Aujourd’hui, près de deux cents cités germaniques ont adopté à satisfaction ce système. Et des localités suisses ont suivi leur exemple. Notamment Thoune, Lucerne et tout récemment Bienne qui a lancé le concept «Toilettes accueillantes» à la fin du mois de mars (lire entretien ci-contre). Dans la cité seelandaise comme ailleurs, l’on reconnaît les bistrots qui jouent le jeu à l’autocollant rouge et noir qu’ils arborent sur leur devanture.

Berne et Aarau semblent également prêts à s’investir dans un tel projet. Quant aux villes romandes, elles continuent soit de fermer petit à petit leurs édicules publics, soit de les entretenir à grands frais…

«Cela fait de la pub aux cafés et restaurants qui participent»

Barbara Schwickert, conseillère municipale biennoise (Les Verts) photo.
Barbara Schwickert, conseillère municipale biennoise (Les Verts).

Barbara Schwickert, conseillère municipale biennoise (Les Verts).

En 2014, la ville de Bienne a fermé toutes ses toilettes publiques pour faire des économies…

Oui, c’était une décision du conseil de ville, de notre parlement, pour économiser 200 000 francs, soit le montant annuel budgété pour le nettoyage et l’entretien de seize toilettes publiques.

C’est si cher que cela d’entretenir et de nettoyer des WC?

Cela peut paraître énorme comme montant. Mais au centre-ville, il faut nettoyer ces toilettes au minimum une fois par jour. Elles doivent être propres si l’on veut que les gens les utilisent.

Cette décision de supprimer ainsi les lieux d’aisance n’a, semble-t-il, pas fait l’unanimité?

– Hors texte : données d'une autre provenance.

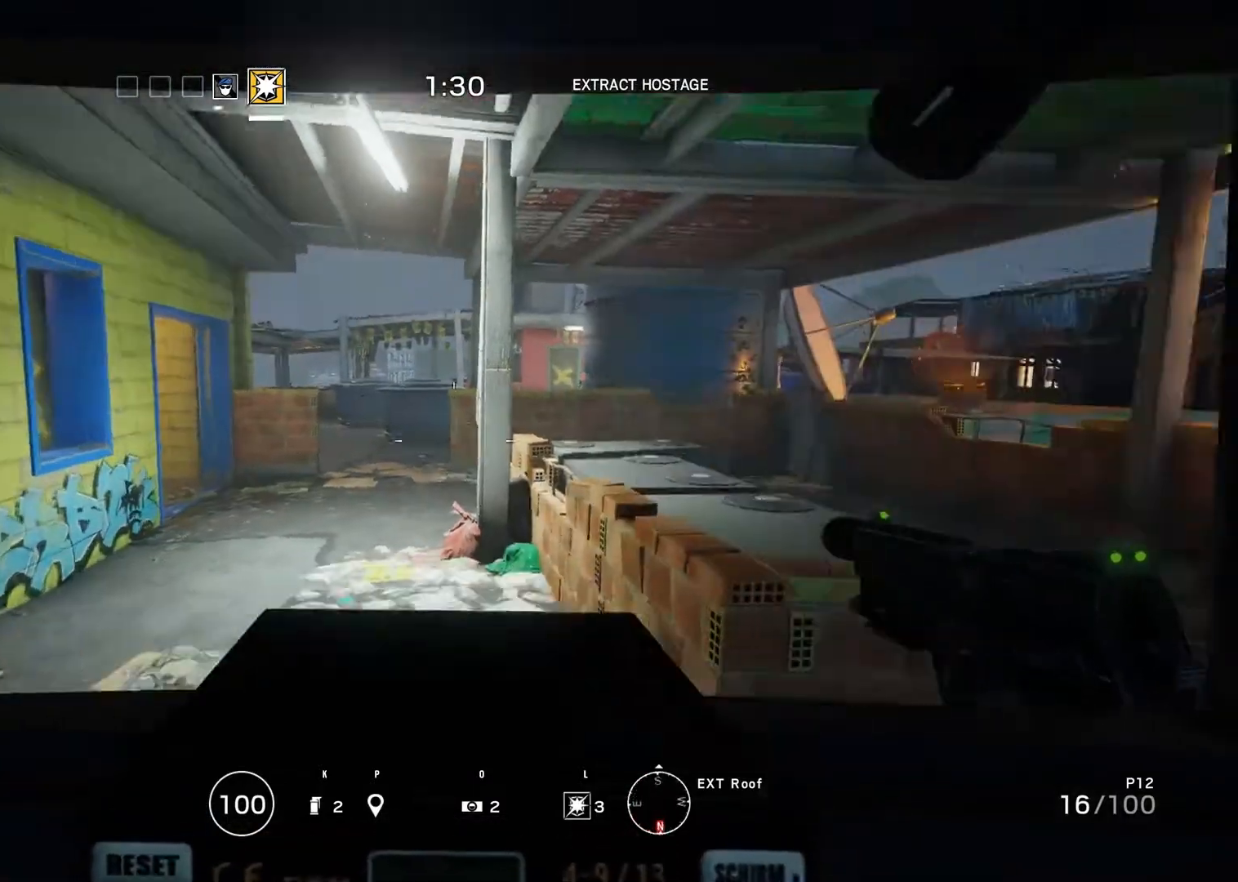
{"keys": [], "mouse": [], "events": []}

Effectivement, nous avons eu pas mal de réclamations suite à ces fermetures et je comprends qu’une partie de la population ait réagi de la sorte.

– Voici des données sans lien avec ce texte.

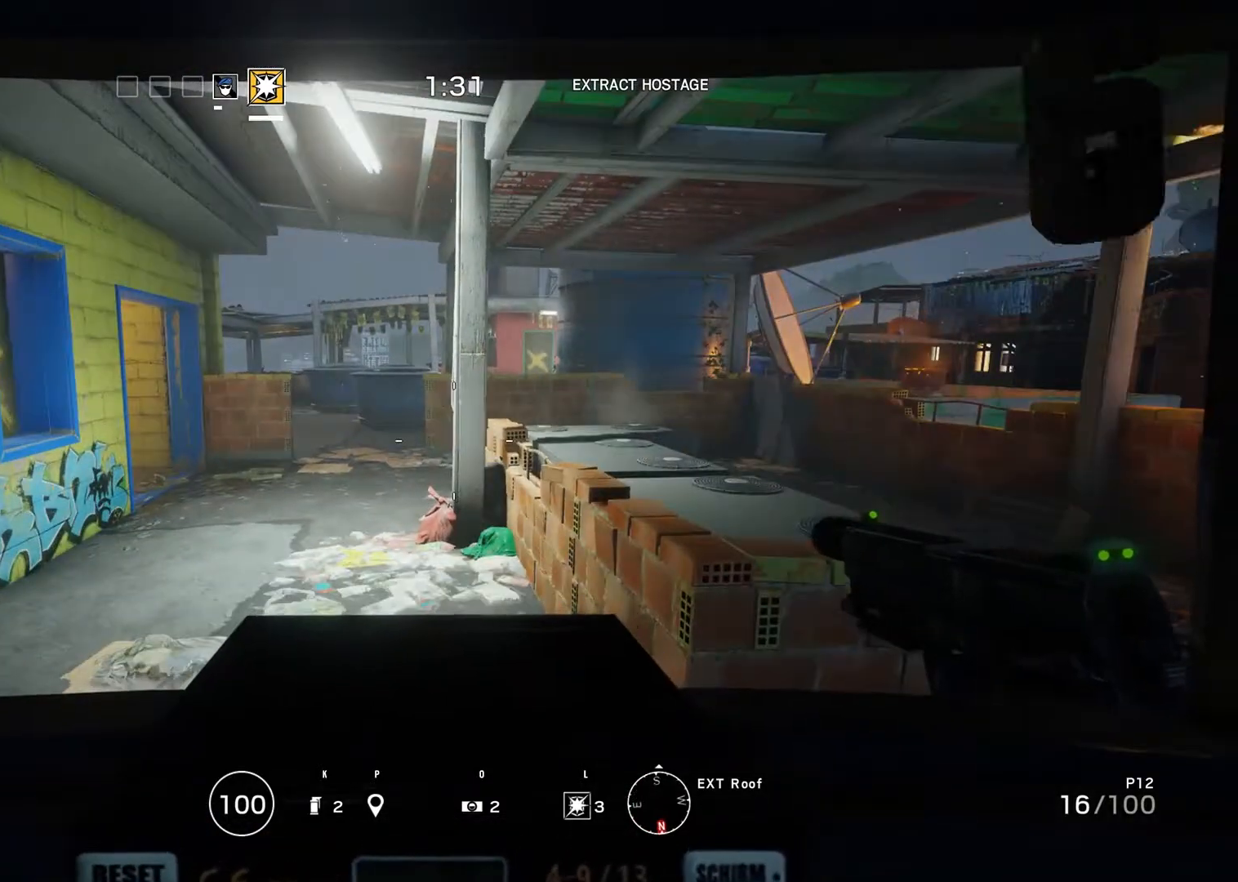
{"keys": [], "mouse": [], "events": []}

Au point d’ailleurs que vous avez dû faire marche arrière!

Absolument. Le conseil de ville nous a accordé pour 2015 la moitié du budget d’avant, soit 100 000 francs. Cela a permis de rouvrir sept toilettes publiques.

Et pour compléter l’offre, vous avez eu l’idée de reprendre un concept baptisé «Toilettes accueillantes»…

Oui, avec le solde du budget alloué, nous finançons ce projet de «Toilettes accueillantes». En Allemagne, où le concept est né, quelque deux cents communes ont introduit ce système avec beaucoup de succès. Ici, en Suisse, c’est encore assez rare… Thoune l’a, par exemple, adopté et nous avons donc repris le système que cette commune a mis en place il y a maintenant un peu plus d’une année.

Du coup, il y a autant de toilettes qu’avant à disposition des Biennois et des hôtes de passage, mais ça vous coûte deux fois moins cher!

C’est exact.

Pourrait-on alors imaginer de supprimer les toilettes publiques et collaborer avec encore davantage de cafetiers-restaurateurs?

Théoriquement, oui. Mais il y a des endroits où il n’y a justement pas de restaurants à proximité. Sur notre territoire, je pense, par exemple, au Parc municipal ou à la plage de Vigneules. Là, une offre publique est nécessaire!

Outre les économies que réalise ainsi la ville de Bienne, quels sont les autres avantages de ce partenariat?

Certains restaurateurs tolèrent que des gens utilisent leurs toilettes sans rien consommer chez eux. D’autres pas. Ce système permet à mon sens d’éclaircir la situation et c’est déjà positif. Ensuite, ceux qui jouent le jeu signent un contrat avec la ville et reçoivent 1000 francs par année comme participation aux frais d’entretien et de nettoyage de leurs WC. Et enfin, comme l’a montré l’expérience allemande, il y a des gens qui, par le biais de ce concept «Toilettes accueillantes», découvrent de nouveaux établissements et reviennent pour y boire ou y manger. Les retombées sont difficilement mesurables, mais cela fait clairement de la pub aux cafés et restaurants qui participent.

Ce projet sera poursuivi jusqu’à la fin de l’année à titre de phase pilote. Et ensuite?

Eh bien, on tirera un bilan de cette première expérience pour voir s’il est nécessaire de densifier encore un peu cette offre. Pour ma part, je pense que quelques adresses de plus, ça serait sans doute pas mal…

En définitive, les toilettes publiques, c’est un véritable serpent de mer pour les communes, non?

Vous avez raison. A Bienne, cela faisait des années que l’on discutait de fermer en tout cas une partie de nos toilettes publiques, c’était donc un problème récurrent. Je sais que Berne et Aarau réfléchissent à l’éventualité d’adopter le concept «Toilettes accueillantes». Oui, oui, il semble bien que ce soit un sujet!